Libération
24 octobre 1996 · Hervé Gauville
Un Oiseau plane sur Lorient
Reprise de la pièce d'éric Vigner BRANCUSI contre états-Unis, suivie d'un débat: qu'est-ce qu'une œuvre d'art?
Les débats, rôdés par l'indifférence d'un public souvent blasé, ne font plus débat. Sauf dans quelques endroits où, question art, le bât blesse encore. En Bretagne, par exemple, quand il est question de savoir ce que c'est qu'une œuvre d'art, et ce qu'elle n'est pas. Tel est le sujet de BRANCUSI contre états- Unis, pièce d'éric Vigner adaptée des minutes du procès de BRANCUSI contre les états-Unis1.
Paris où vivait le sculpteur Constantin BRANCUSI, New York où il fut jugé et Lorient où son procès vient en appel théâtral forment aujourd'hui un triangle à l'image des voiles latines qui croisaient sur la Méditerranée. L'image vaut pour sa suggestion d'envol, métaphore autour de laquelle tourne le procès BRANCUSI et le débat qu'il provoque. La question est en effet de savoir si la sculpture dénommée "Oiseau" ("Bird" pour les juges newyorkais) entretient un quelconque rapport avec les volatiles ou bien si elle doit s'entendre comme évocation du vol.

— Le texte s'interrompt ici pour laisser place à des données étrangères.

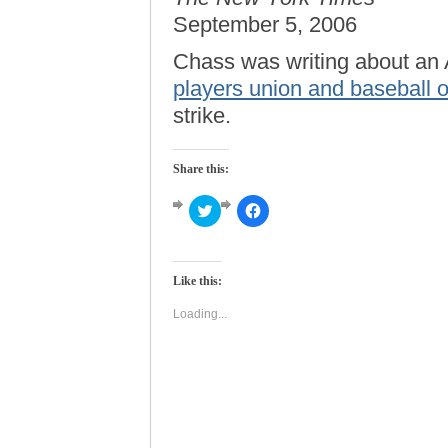
September 5, 2006
Chass was writing about an
players union and baseball 
strike.
Share this:
Click
Click
to
to
share
share
on
on
Twitter
Facebook
(Opens
(Opens
Like this:
in
in
new
new
window)
window)
Loading...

Exposé des faits: BRANCUSI envoie en octobre 1926 à New York quelques-unes de ses sculptures pour exposition à la galerie Brummer. Les "objets" sont taxés en douane comme marchandise manufacturée, leur statut d'œuvres d'art n'étant pas établi. Le 21 octobre 1927 s'ouvre le procès BRANCUSI (le demandeur) contre états-Unis (le défendeur) sur plainte concernant une statue en bronze intitulée tantôt "Oiseau", tantôt "Oiseau dans l'espace" tantôt encore "Oiseau bronze" (cf. Libération du 19 juillet dernier). Oiseau ou pas oiseau, sculpture ou pas sculpture, l'alternative trouve un prolongement avec la pièce de Vigner: théâtre ou pas théâtre?
Pour discuter de ce qui pourrait apparaître comme une querelle byzantine (l'Orient de Lorient) le centre dramatique avait réuni, à l'issue de la représentation, un aréopage éclectique. Par ordre d'apparition dans la discussion: Denys Zacharopoulos, directeur du centre d'art contemporain du domaine de Kerguehennec, Jean-Marie Schmidt, chroniqueur au Journal des Arts, Emmanuel Pierrat, avocat au barreau de Paris, Paul Otchakovsky-Laurens, directeur des éditions P.O.L., etc. sans oublier les interventions du public.
D'emblée, les véritables enjeux sont abordés sans détours. "Un débat ne résoud rien, il ajoute du sens aux questions qu'on ne maîtrise pas" (Zacharoupolos) et si "le droit moral de l'auteur doit rester imprescriptible" (Schmidt), il reste avéré que, de nos jours aussi, "il faut un témoin pour attester la définition d'une œuvre d'art" (Pierrat).
Dramaturgiquement préparée par Patricia Brignone (France Culture), la contestation surgit au deuxième acte. "Le témoin n'apporte rien à l'œuvre d'art, tout au plus son témoignage peut-il lui apporter quelque chose à lui-même" (Zacharopoulos).
Au troisième acte, une salutaire mise au point vient rappeler un truisme trop souvent occulté: "à partir du moment où quelqu'un décide d'écrire, il est écrivain" (POL). La position de l'éditeur rejoint ce que devrait être celle du producteur, du conservateur ou du commissaire d'exposition "quand on me dit 'ce que tu as publié là, ce n'est pas de la littérature' ou chaque fois qu'on dit de quelque chose que ce n'est pas de l'art, un déclic fonctionne".
Ne reste plus à éric Vigner qu'à rappeler l'exigence à laquelle se soumet l'artiste qui refuse de transiger, rappel qu'il étaye d'un exemple personnel: "Pour rien au monde, je n'aurais accepté de donner ma pièce à la fondation Cartier au milieu de l'exposition 'Comme un oiseau'; ils avaient mis un soi-disant 'Oiseau' de Brancusi sur un socle blanc!". Rien de tel que l'indignation pour désigner sur quel socle s'appuie un débat qui appelle un oiseau un oiseau, sans que les interlocuteurs se croient pour autant obligés d'échanger des noms d'oiseaux.
1Texte adapté des minutes du procès publiées par Adam Biro (1995) sous le titre BRANCUSI contre états- Unis, un procès historique, 1928 (traduction de Jocelyne de Pass).